Your reverse proxy may log the full query string even though this application does not. Review access log settings for:

- `/mail/config-v1.1.xml`
- `/.well-known/autoconfig/mail/config-v1.1.xml`
- `/mail/ios.mobileconfig`
- `/.well-known/apple-mail.mobileconfig`

## Endpoints

| Method | Path | Purpose |
|--------|------|---------|
| `GET` | `/health` | Liveness probe |
| `GET` | `/ready` | Readiness probe |
| `GET` | `/` | Minimal landing page |
| `GET` | `/robots.txt` | No-index hint |
| `GET` | `/mail/config-v1.1.xml?emailaddress=...` | Thunderbird Autoconfig |
| `GET` | `/.well-known/autoconfig/mail/config-v1.1.xml?emailaddress=...` | Thunderbird alias |
| `GET` | `/mail/ios.mobileconfig?emailaddress=...` | Apple Mail profile |
| `GET` | `/.well-known/apple-mail.mobileconfig?emailaddress=...` | Apple Mail alias |
| `POST` | `/autodiscover/autodiscover.xml` | Outlook Autodiscover |
| `GET` | `/autodiscover/autodiscover.xml` | Neutral Outlook response |

## Apple Mail Notes

- Profiles are unsigned by default.
- iOS and macOS warn about unsigned profiles in self-hosted setups; this is expected.
- Profiles never contain mailbox passwords.
- Re-downloading the same mailbox profile updates the existing profile because identifiers are stable.
- If you need signed profiles, sign them externally before distribution.
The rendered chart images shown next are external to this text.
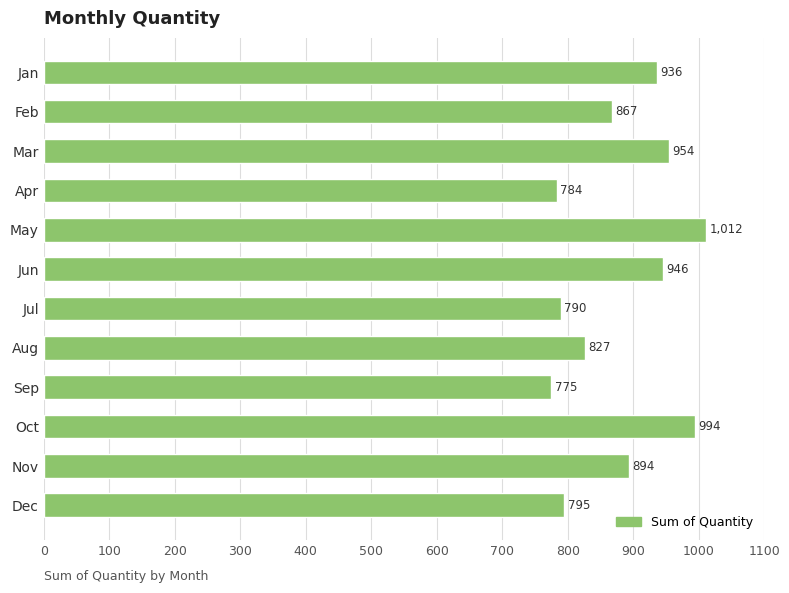

Reading top to bottom, what are all the values shown in this chart?

936	867	954	784	1012	946	790	827	775	994	894	795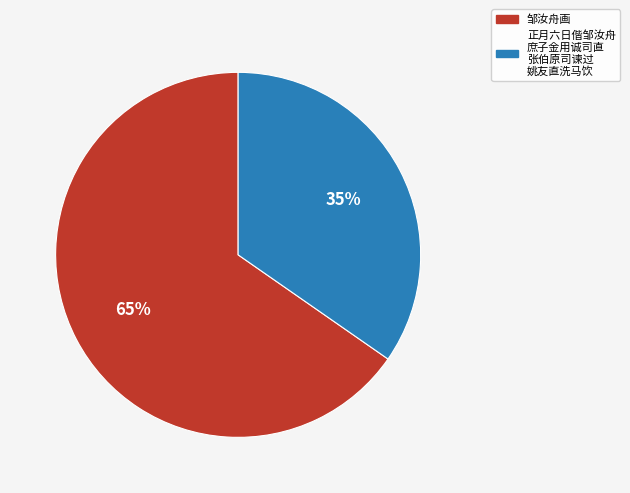

Is there a majority slice in this chart?

Yes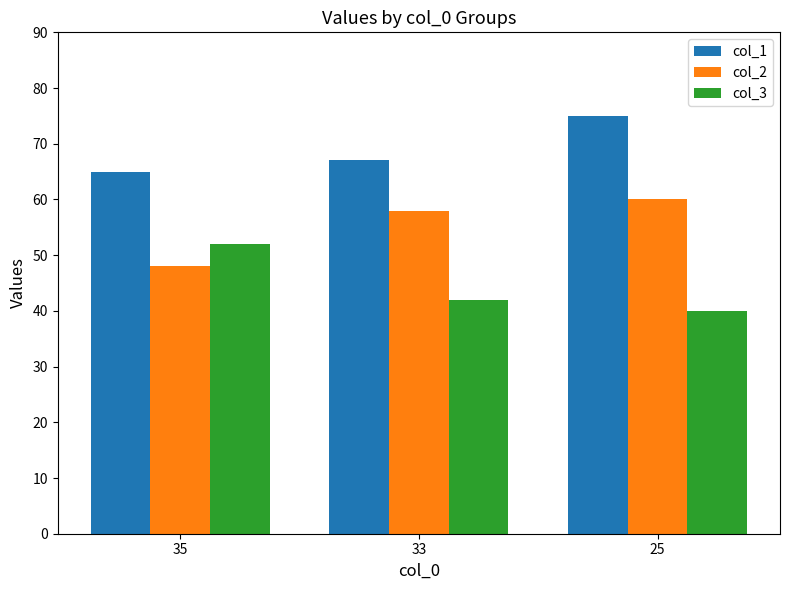

Count the col_2 values in the range 48 to 60.

3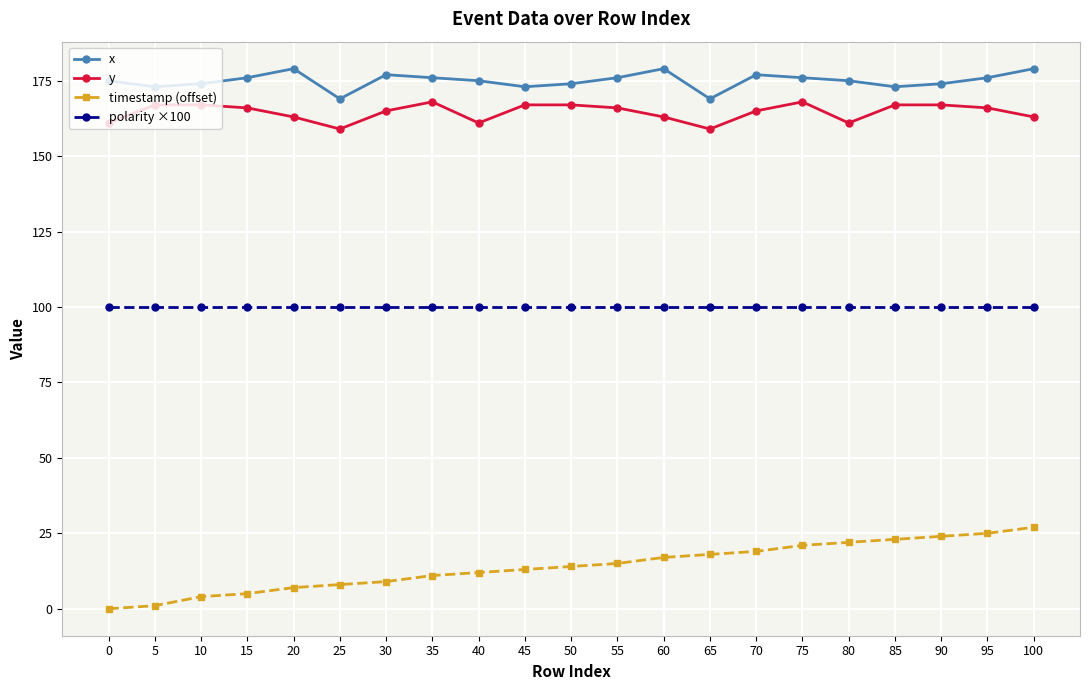

True or false: y has a value of 168 at 75.

True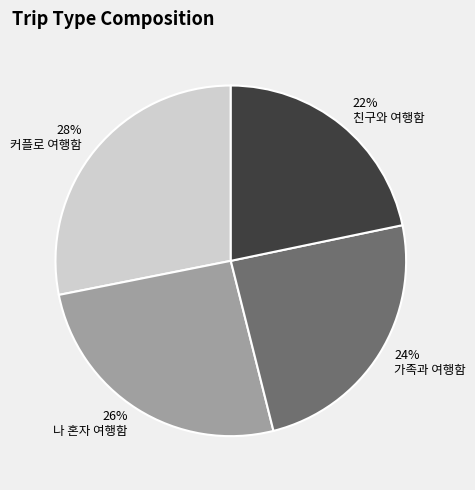

Rank the categories by value from highest to lowest.

커플로 여행함, 나 혼자 여행함, 가족과 여행함, 친구와 여행함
## Logging And Observability

- `X-Request-ID` is attached to responses and access logs.
- Access logs never include the full mailbox address.
- `STRUCTURED_JSON_LOGS=true` switches access logging to JSON.
- `/metrics` is intentionally not built in.

## Documentation

- [Reverse Proxy and DNS](docs/dns.md)
- [Nginx](docs/reverse-proxy/nginx.md)
- [Caddy](docs/reverse-proxy/caddy.md)
- [Nginx Proxy Manager](docs/reverse-proxy/nginx-proxy-manager.md)
- [Synology Reverse Proxy](docs/reverse-proxy/synology-reverse-proxy.md)
- [Cloudflare Tunnel / Generic Proxy](docs/reverse-proxy/cloudflare-tunnel.md)
- [Outlook client setup](docs/clients/outlook.md)
- [Thunderbird client setup](docs/clients/thunderbird.md)
- [Apple Mail client setup](docs/clients/apple-mail.md)
- [Troubleshooting](docs/troubleshooting.md)

## Security At A Glance

- no mailbox enumeration
- no full email address logging
- safe XML parsing
- bounded in-memory rate limiting
- security headers enabled by default
- no admin API

See [SECURITY.md](SECURITY.md) for the detailed trust model.

## Local Development

```bash
python3 -m venv .venv
source .venv/bin/activate
pip install ".[dev]"
pre-commit install
cp .env.example .env
uvicorn app.main:app --host 0.0.0.0 --port 8000 --no-access-log --reload
```

For development with placeholder values, set `APP_ENV=test` or `APP_ENV=development`.

## Quality Checks

Run the same Python checks as GitHub CI:

```bash
./scripts/check.sh
```

`pre-commit install` also runs `ruff`, `mypy`, and `pytest` automatically before each commit.

Developer workflow and release process live in [`CONTRIBUTING.md`](CONTRIBUTING.md).